Tesla AI Day

Deep Understanding Tesla FSD Part 3: Planning & Control

From Theory to Reality Analyze the Evolution of Full Self-Driving from Tesla AI Day

Jason Zhang
10 min readNov 5, 2021


From Tesla AI Day

This is the third article in my series on Deep Understanding Tesla FSD.

  1. Deep Understanding Tesla FSD Part 1: HydraNet
  2. Deep Understanding Tesla FSD Part 2: Vector Space
  3. Deep Understanding Tesla FSD Part 3: Planning & Control
  4. Deep Understanding Tesla FSD Part 4: Labeling, Simulation, etc

In the previous articles, we discussed the whole architecture of Tesla Vision.

From Tesla AI Day

In this article, we will talk about: Planning & Control.

Planning & Control

This part is introduced by Ashok Elluswamy who is director of autopilot software at Tesla.
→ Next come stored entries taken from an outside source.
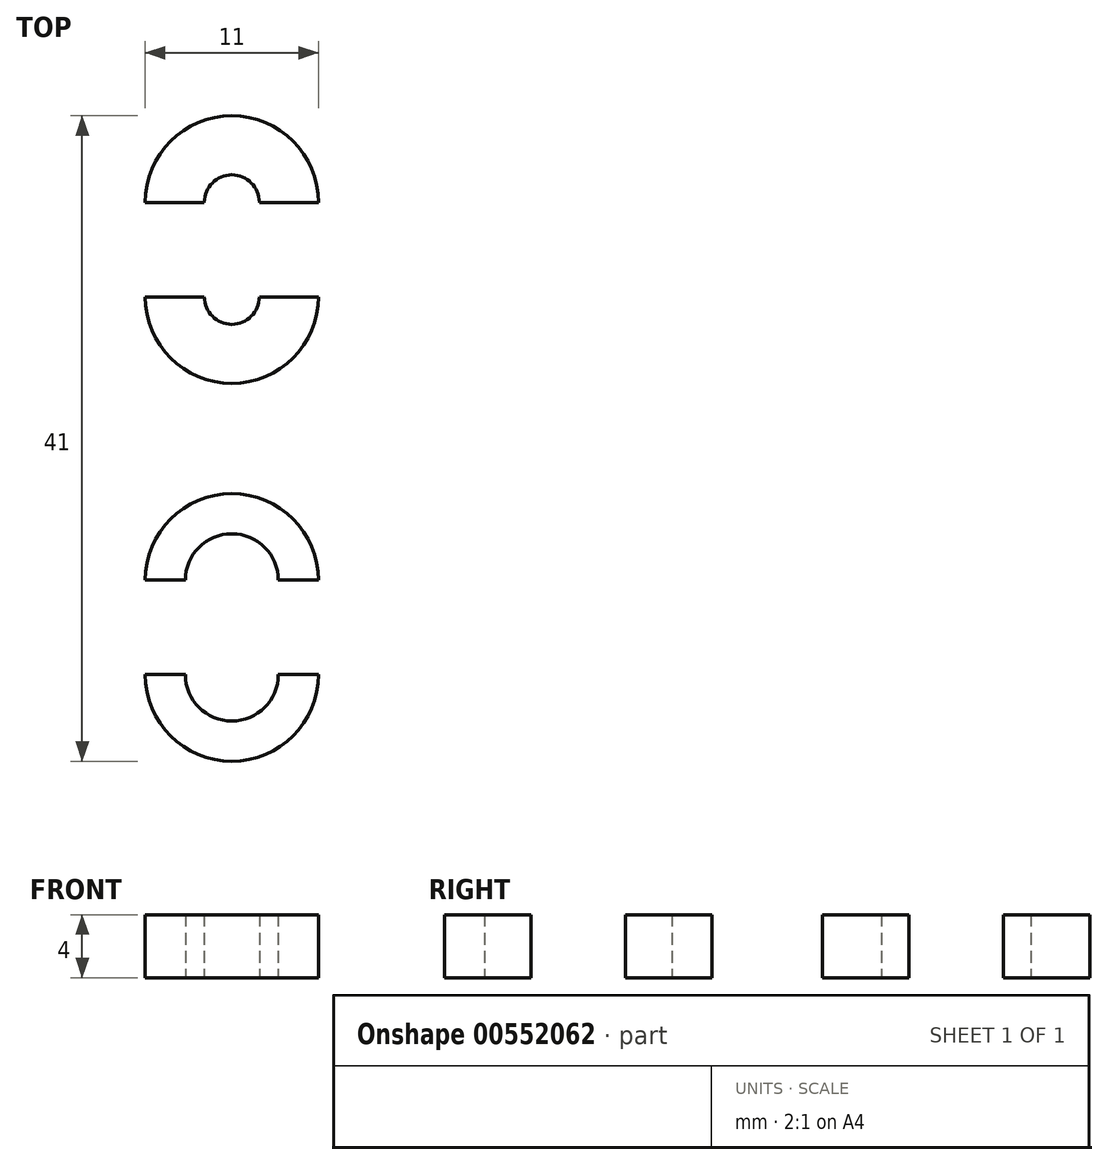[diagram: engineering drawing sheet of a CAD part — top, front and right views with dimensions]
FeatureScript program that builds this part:
annotation { "Feature Type Name" : "Feature", "Feature Type Description" : "" }
export const myFeature = defineFeature(function(context is Context, id is Id, definition is map)
    precondition{}
    {
        {
            var Q0;
            Q0=qCreatedBy(makeId("Top.planeOp"),FACE);
            var sketch = newSketch(context, id + "F0", { "sketchPlane" : qUnion([Q0])});
            skArc(sketch, "E0", {"start": v(5.5, 15) * mm, "mid": v(0, 20.5) * mm, "end": v(-5.5, 15) * mm});
            skArc(sketch, "E1", {"start": v(-5.5, -15) * mm, "mid": v(0, -20.5) * mm, "end": v(5.5, -15) * mm});
            skArc(sketch, "E2", {"start": v(1.75, 15) * mm, "mid": v(0, 16.75) * mm, "end": v(-1.75, 15) * mm});
            skArc(sketch, "E3", {"start": v(-2.95, -15) * mm, "mid": v(0, -17.95) * mm, "end": v(2.95, -15) * mm});
            skLineSegment(sketch, "E4", {"start": v(-5.5, -15) * mm, "end": v(-2.95, -15) * mm});
            skLineSegment(sketch, "E5", {"start": v(-5.5, 15) * mm, "end": v(-1.75, 15) * mm});
            skLineSegment(sketch, "E6.trimOffspring", {"start": v(1.75, 15) * mm, "end": v(5.5, 15) * mm});
            skLineSegment(sketch, "E7.trimOffspring", {"start": v(2.95, -15) * mm, "end": v(5.5, -15) * mm});
            skLineSegment(sketch, "E8", {"start": v(-8.57, 12) * mm, "end": v(8.33, 12) * mm});
            skLineSegment(sketch, "E9.MirrorCS", {"start": v(-8.57, -12) * mm, "end": v(8.33, -12) * mm});
            skArc(sketch, "E10.MirrorCS", {"start": v(1.75, 9) * mm, "mid": v(0, 7.25) * mm, "end": v(-1.75, 9) * mm});
            skArc(sketch, "E11.MirrorCS", {"start": v(5.5, 9) * mm, "mid": v(0, 3.5) * mm, "end": v(-5.5, 9) * mm});
            skLineSegment(sketch, "E12.MirrorCS", {"start": v(-5.5, 9) * mm, "end": v(-1.75, 9) * mm});
            skLineSegment(sketch, "E13.MirrorCS", {"start": v(1.75, 9) * mm, "end": v(5.5, 9) * mm});
            skLineSegment(sketch, "E14.MirrorCS", {"start": v(2.95, -9) * mm, "end": v(5.5, -9) * mm});
            skArc(sketch, "E15.MirrorCS", {"start": v(-5.5, -9) * mm, "mid": v(0, -3.5) * mm, "end": v(5.5, -9) * mm});
            skArc(sketch, "E16.MirrorCS", {"start": v(-2.95, -9) * mm, "mid": v(0, -6.05) * mm, "end": v(2.95, -9) * mm});
            skLineSegment(sketch, "E17.MirrorCS", {"start": v(-5.5, -9) * mm, "end": v(-2.95, -9) * mm});
            skSolve(sketch);
        }
        {
            var Q0;
            Q0 = qSketchRegion(id + "F0", true);
            extrude(context, id + "F1", {"entities" : qUnion([Q0]), "depth" : 4 * mm, "offsetDistance" : 25 * mm});
        }
    });
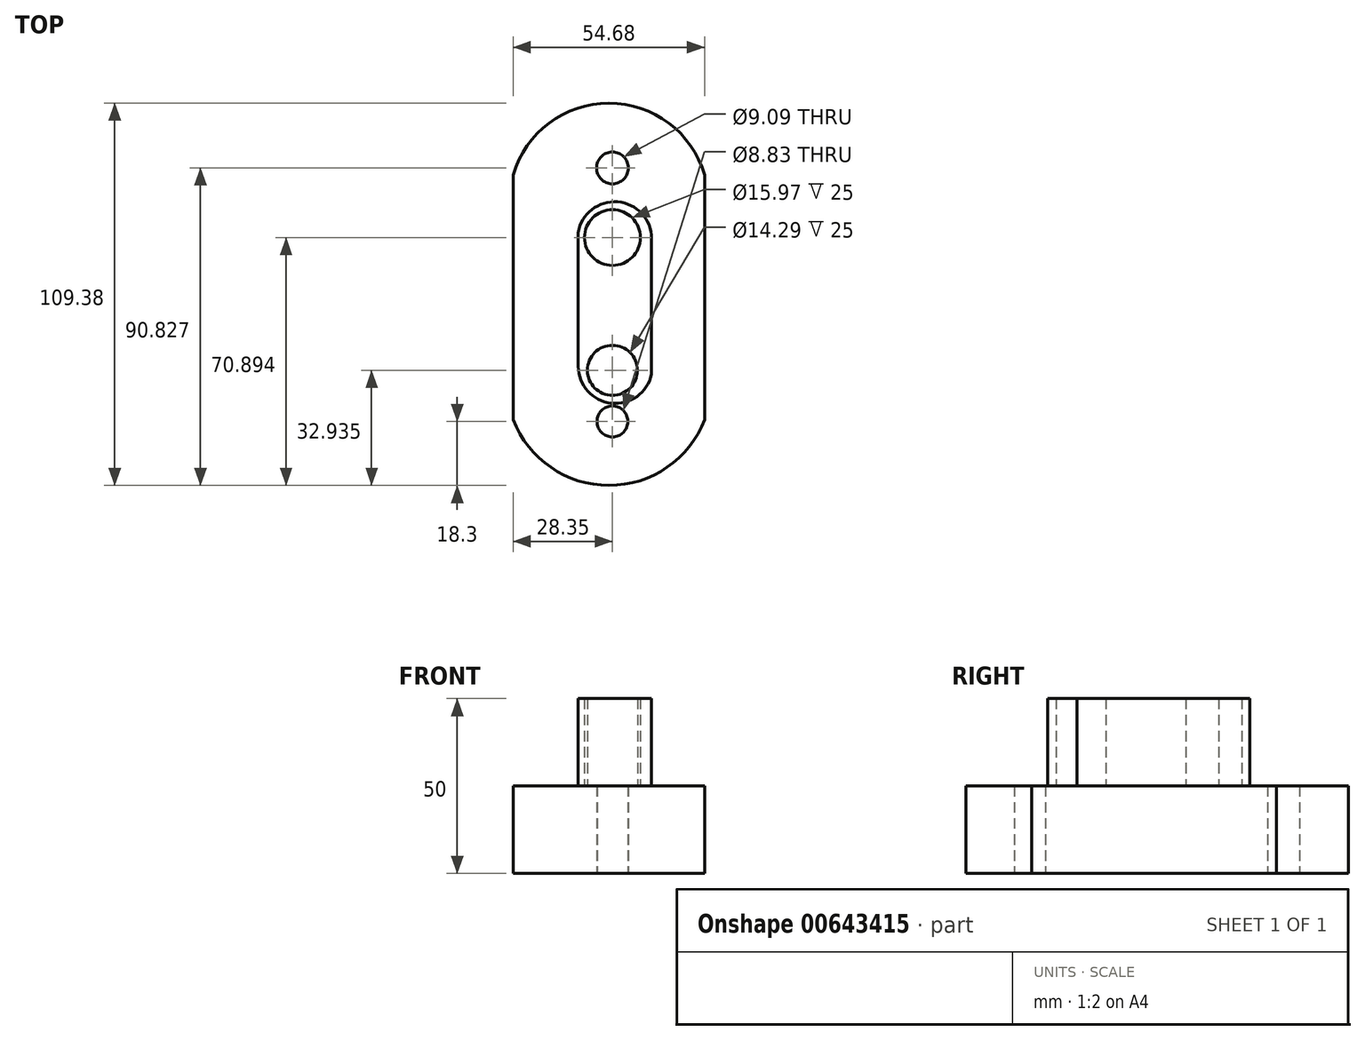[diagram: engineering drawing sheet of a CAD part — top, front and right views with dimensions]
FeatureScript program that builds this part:
annotation { "Feature Type Name" : "Feature", "Feature Type Description" : "" }
export const myFeature = defineFeature(function(context is Context, id is Id, definition is map)
    precondition{}
    {
        {
            var Q0;
            Q0=qCreatedBy(makeId("Top.planeOp"),FACE);
            var sketch = newSketch(context, id + "F0", { "sketchPlane" : qUnion([Q0])});
            skLineSegment(sketch, "E0", {"start": v(-28.35, 22.62) * mm, "end": v(-28.35, -47.38) * mm});
            skLineSegment(sketch, "E1", {"start": v(26.33, 22.62) * mm, "end": v(26.33, -47.38) * mm});
            skArc(sketch, "E2", {"start": v(26.33, 22.62) * mm, "mid": v(-1, 43.16) * mm, "end": v(-28.35, 22.62) * mm});
            skArc(sketch, "E3", {"start": v(-28.35, -47.38) * mm, "mid": v(-1, -66.22) * mm, "end": v(26.33, -47.38) * mm});
            skCircle(sketch, "E4", {"center": v(0, 24.6) * mm, "radius": 4.54 * mm});
            skCircle(sketch, "E5", {"center": v(0, -47.92) * mm, "radius": 4.41 * mm});
            skSolve(sketch);
        }
        {
            var Q0;
            Q0 = qSketchRegion(id + "F0", true);
            extrude(context, id + "F1", {"entities" : qUnion([Q0]), "depth" : 25 * mm, "offsetDistance" : 25 * mm});
        }
        {
            var Q0;
            Q0=makeQuery(id+"F1.opExtrude","CAP_FACE",FACE,{"disambiguationData":[OSD([sQuery(id+"F0.wireOp",EDGE,"E0"),sQuery(id+"F0.wireOp",EDGE,"E1"),sQuery(id+"F0.wireOp",EDGE,"E2"),sQuery(id+"F0.wireOp",EDGE,"E3"),sQuery(id+"F0.wireOp",EDGE,"E4"),sQuery(id+"F0.wireOp",EDGE,"E5")])],"isStart":false});
            var sketch = newSketch(context, id + "F2", { "sketchPlane" : qUnion([Q0])});
            skCircle(sketch, "E6", {"center": v(0, 4.67) * mm, "radius": 7.98 * mm});
            skCircle(sketch, "E7", {"center": v(0, -33.28) * mm, "radius": 7.15 * mm});
            skLineSegment(sketch, "E8", {"start": v(-9.77, -32.15) * mm, "end": v(-9.77, 6.1) * mm});
            skLineSegment(sketch, "E9", {"start": v(11.19, -34.42) * mm, "end": v(11.19, 4.4) * mm});
            skArc(sketch, "E10", {"start": v(11.19, 4.4) * mm, "mid": v(1.5, 14.9) * mm, "end": v(-9.77, 6.1) * mm});
            skArc(sketch, "E11", {"start": v(-9.77, -32.15) * mm, "mid": v(-0.3, -42.7) * mm, "end": v(11.19, -34.42) * mm});
            skSolve(sketch);
        }
        {
            var Q0;
            Q0 = qSketchRegion(id + "F2", true);
            extrude(context, id + "F3", {"entities" : qUnion([Q0]), "operationType" : NewBodyOperationType.ADD, "depth" : 25 * mm, "offsetDistance" : 25 * mm});
        }
    });
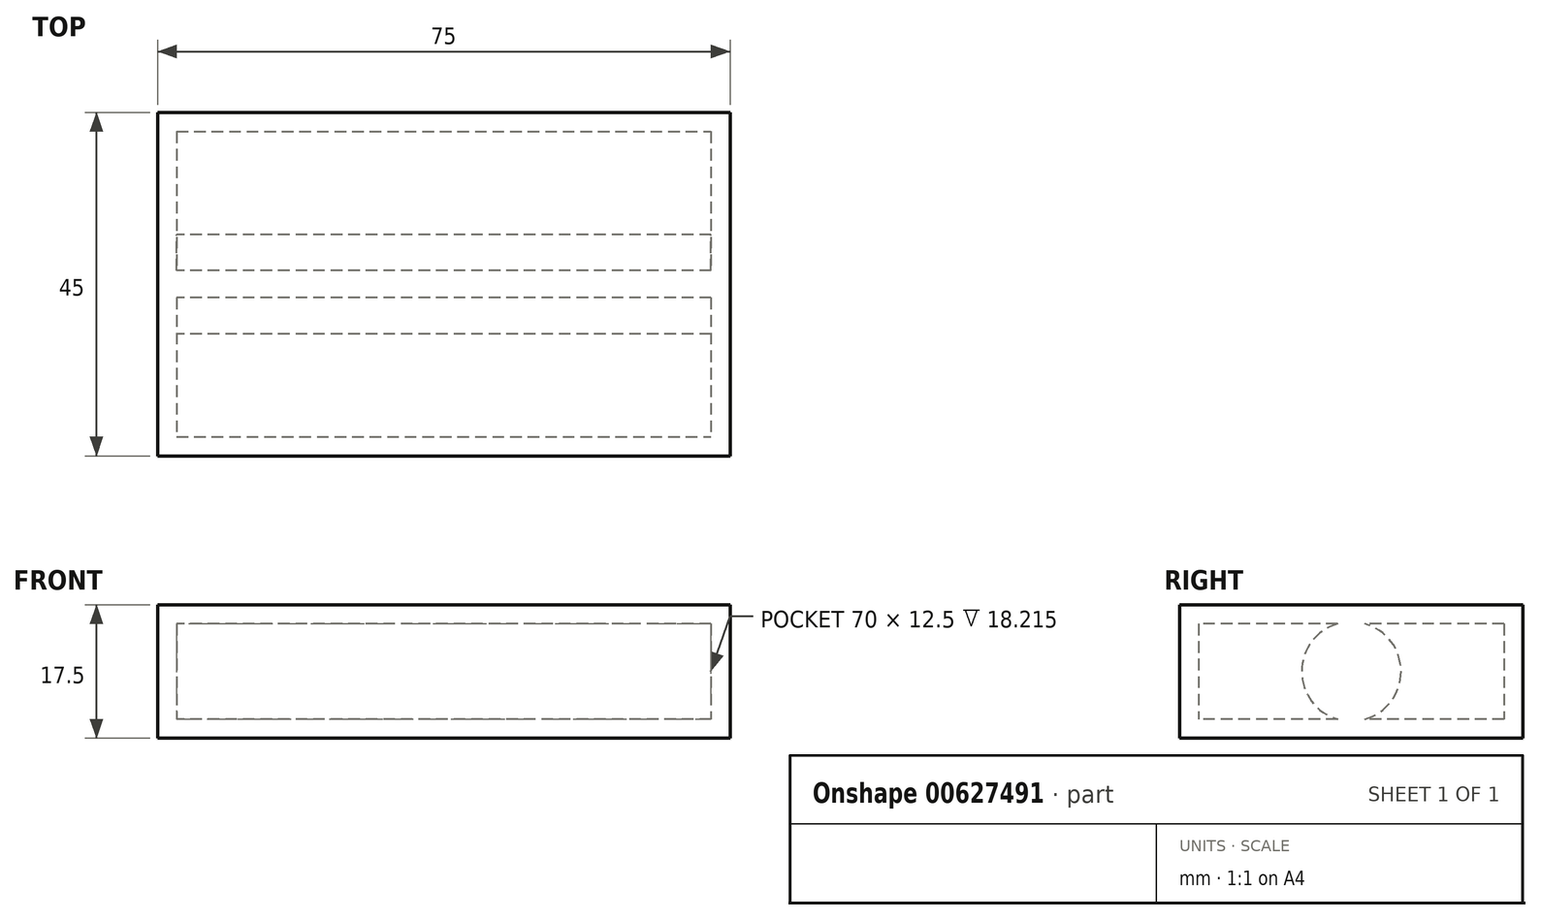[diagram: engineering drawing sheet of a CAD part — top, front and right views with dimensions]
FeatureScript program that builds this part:
annotation { "Feature Type Name" : "Feature", "Feature Type Description" : "" }
export const myFeature = defineFeature(function(context is Context, id is Id, definition is map)
    precondition{}
    {
        {
            var Q0;
            Q0=qCreatedBy(makeId("Top.planeOp"),FACE);
            var sketch = newSketch(context, id + "F0", { "sketchPlane" : qUnion([Q0])});
            skLineSegment(sketch, "E0.bottom", {"start": v(-37.5, 22.5) * mm, "end": v(37.5, 22.5) * mm});
            skLineSegment(sketch, "E0.top", {"start": v(-37.5, -22.5) * mm, "end": v(37.5, -22.5) * mm});
            skLineSegment(sketch, "E0.left", {"start": v(-37.5, 22.5) * mm, "end": v(-37.5, -22.5) * mm});
            skLineSegment(sketch, "E0.right", {"start": v(37.5, 22.5) * mm, "end": v(37.5, -22.5) * mm});
            skPoint(sketch, "E0.middle", {"position": v(0, 0) * mm});
            skSolve(sketch);
        }
        {
            var Q0;
            Q0 = qSketchRegion(id + "F0", true);
            extrude(context, id + "F1", {"entities" : qUnion([Q0]), "endBound" : BoundingType.SYMMETRIC, "depth" : 15 * mm, "offsetDistance" : 25 * mm});
        }
        {
            var Q0;
            Q0=makeQuery(id+"F1.opExtrude","CAP_FACE",FACE,{"disambiguationData":[OSD([sQuery(id+"F0.wireOp",EDGE,"E0.bottom"),sQuery(id+"F0.wireOp",EDGE,"E0.top"),sQuery(id+"F0.wireOp",EDGE,"E0.left"),sQuery(id+"F0.wireOp",EDGE,"E0.right")])],"isStart":false});
            shell(context, id + "F2", {"entities" : qUnion([Q0]), "thickness" : 2.5 * mm});
        }
        {
            var Q0;
            Q0=makeQuery(id+"F1.opExtrude","CAP_FACE",FACE,{"disambiguationData":[OSD([sQuery(id+"F0.wireOp",EDGE,"E0.bottom"),sQuery(id+"F0.wireOp",EDGE,"E0.top"),sQuery(id+"F0.wireOp",EDGE,"E0.left"),sQuery(id+"F0.wireOp",EDGE,"E0.right")])],"isStart":false});
            var sketch = newSketch(context, id + "F3", { "sketchPlane" : qUnion([Q0])});
            skLineSegment(sketch, "E1.0.0", {"start": v(-37.5, 22.5) * mm, "end": v(-37.5, -22.5) * mm});
            skLineSegment(sketch, "E1.0.1", {"start": v(-37.5, -22.5) * mm, "end": v(37.5, -22.5) * mm});
            skLineSegment(sketch, "E1.0.2", {"start": v(37.5, -22.5) * mm, "end": v(37.5, 22.5) * mm});
            skLineSegment(sketch, "E1.0.3", {"start": v(37.5, 22.5) * mm, "end": v(-37.5, 22.5) * mm});
            skSolve(sketch);
        }
        {
            var Q0;
            Q0 = qSketchRegion(id + "F3", true);
            extrude(context, id + "F4", {"entities" : qUnion([Q0]), "operationType" : NewBodyOperationType.ADD, "depth" : 2.5 * mm, "offsetDistance" : 25 * mm});
        }
        {
            var Q0;
            Q0=qCreatedBy(makeId("Right.planeOp"),FACE);
            var sketch = newSketch(context, id + "F5", { "sketchPlane" : qUnion([Q0])});
            skCircle(sketch, "E2", {"center": v(0, 1.25) * mm, "radius": 6.5 * mm});
            skSolve(sketch);
        }
        {
            var Q0;
            Q0 = qSketchRegion(id + "F5", true);
            extrude(context, id + "F6", {"entities" : qUnion([Q0]), "operationType" : NewBodyOperationType.ADD, "endBound" : BoundingType.SYMMETRIC, "depth" : 74 * mm, "offsetDistance" : 25 * mm});
        }
    });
The vision networks(See the previous article for details) take dense video and then compress it down into a 3D Vector Space. The role of the planner now is to consume this Vector Space and get the car to the destination, while maximizing the safety, comfort, and efficiency of the car. I have to say that as a human driver with more than ten years of experience, my driving style is to pursue the perfect combination of these three points.

The early version of Tesla Autopilot, when it was not called FSD(Full Self Driving), already had a good performance in most of the highway driving scenes, it was able to stay in the lanes, make lane changes as necessary, and take exits off the highway. (I remembered there is a Youtube video in 2016 showing that “Self Driving Tesla Drives It’s Owner To Work & Then Finds A Parking Spot”, you can watch it at end of this article.) The Tesla FSD requires the planner to have the same excellent performance on city street driving.